Memory Bottleneck Analysis
MATLAB is column major but the algorithm could be implemented for an optimized row-major implementation. In the generated code, if your fastest changing dimension is not the innermost loop, then memory is not coalesced. Often, transposing the input matrices can simply fix this problem.
Try transposing the data.
Small Data Sizes
If your problem/data size is too small, then the overhead of moving data to GPU (even if it is just at the I/O boundary) can offset the performance gains of running on the GPU.
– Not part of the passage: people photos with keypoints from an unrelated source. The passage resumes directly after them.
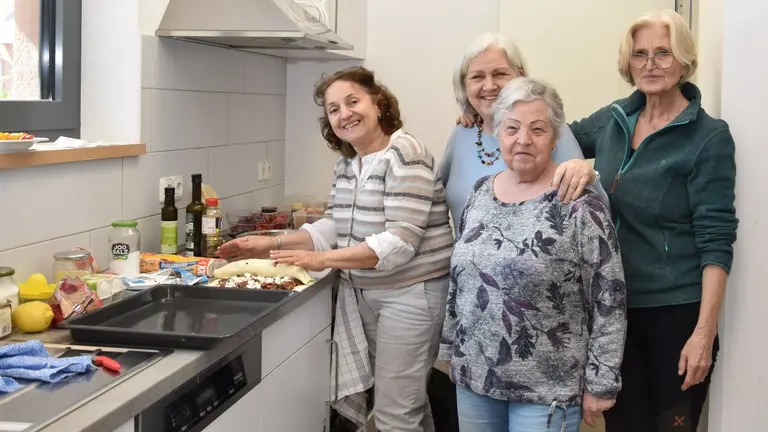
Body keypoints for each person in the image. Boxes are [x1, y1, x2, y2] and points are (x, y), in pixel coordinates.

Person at [217, 66, 454, 432]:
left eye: (352, 101)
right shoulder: (347, 163)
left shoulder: (405, 153)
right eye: (334, 109)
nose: (345, 114)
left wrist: (321, 259)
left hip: (410, 295)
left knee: (394, 415)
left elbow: (399, 242)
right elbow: (334, 226)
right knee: (406, 404)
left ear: (378, 102)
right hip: (371, 293)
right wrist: (272, 242)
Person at [555, 10, 738, 431]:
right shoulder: (615, 118)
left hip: (674, 313)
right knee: (622, 425)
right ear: (628, 62)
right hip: (611, 309)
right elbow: (548, 133)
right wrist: (484, 117)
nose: (650, 64)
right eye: (640, 54)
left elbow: (716, 239)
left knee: (668, 425)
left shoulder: (708, 137)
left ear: (684, 60)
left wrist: (704, 332)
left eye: (663, 53)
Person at [439, 76, 627, 432]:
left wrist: (602, 381)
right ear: (497, 133)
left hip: (547, 388)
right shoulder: (479, 194)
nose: (523, 139)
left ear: (555, 138)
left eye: (537, 129)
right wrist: (450, 348)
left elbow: (609, 298)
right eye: (511, 128)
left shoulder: (578, 203)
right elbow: (460, 278)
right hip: (475, 379)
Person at [440, 32, 608, 227]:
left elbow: (594, 211)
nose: (489, 85)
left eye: (499, 74)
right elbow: (435, 199)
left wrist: (588, 174)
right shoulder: (463, 133)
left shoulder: (547, 131)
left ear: (520, 75)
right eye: (477, 77)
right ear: (464, 85)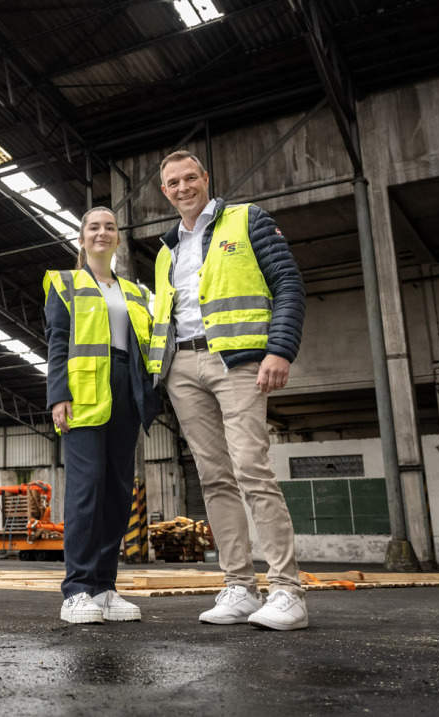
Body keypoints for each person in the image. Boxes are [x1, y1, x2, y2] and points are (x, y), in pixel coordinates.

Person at [148, 150, 308, 631]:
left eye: (189, 178)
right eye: (172, 182)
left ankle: (287, 591)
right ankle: (239, 585)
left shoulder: (247, 220)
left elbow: (288, 283)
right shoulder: (165, 251)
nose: (182, 188)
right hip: (184, 368)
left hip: (237, 360)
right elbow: (164, 319)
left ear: (205, 179)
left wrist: (279, 349)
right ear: (165, 191)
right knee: (214, 478)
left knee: (251, 468)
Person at [44, 207, 159, 625]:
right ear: (81, 238)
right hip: (84, 394)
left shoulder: (135, 292)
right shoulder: (65, 283)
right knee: (86, 490)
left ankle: (105, 588)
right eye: (93, 226)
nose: (102, 232)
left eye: (110, 226)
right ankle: (76, 589)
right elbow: (57, 342)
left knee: (117, 491)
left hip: (126, 389)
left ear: (118, 239)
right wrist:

Try the algorithm with larger data sizes.
Too Many cudaMemcpys
If you use only
coder.gpu.kernel, then everything outside the
loop goes to the CPU. To try to keep most of the code on the GPU, use of both pragmas is
recommended. Also, presence of unsupported functions or a function/statement that cannot
run on the GPU, causes more
cudaMemcpys to be generated.
If certain inputs of your entry-point function are constant, wrap them using the
coder.const object. Use of
coder.const object indicates that these variables are constant
during code generation. Without this function, GPU Coder™ considers these inputs to be variables and hence treats matrices sized by
these variables as variable-dimension matrices. GPU Coder does not create good kernels out of variable-dimension matrices since
currently dynamic sizing of kernels or dynamic
calls is not supported.
Stack Memory Usage
Using large stack memory inside kernels can reduce the performance of the generated code. Under such conditions consider rewriting the algorithm in a different fashion or breaking it into smaller computations to reduce stack memory usage and improve performance.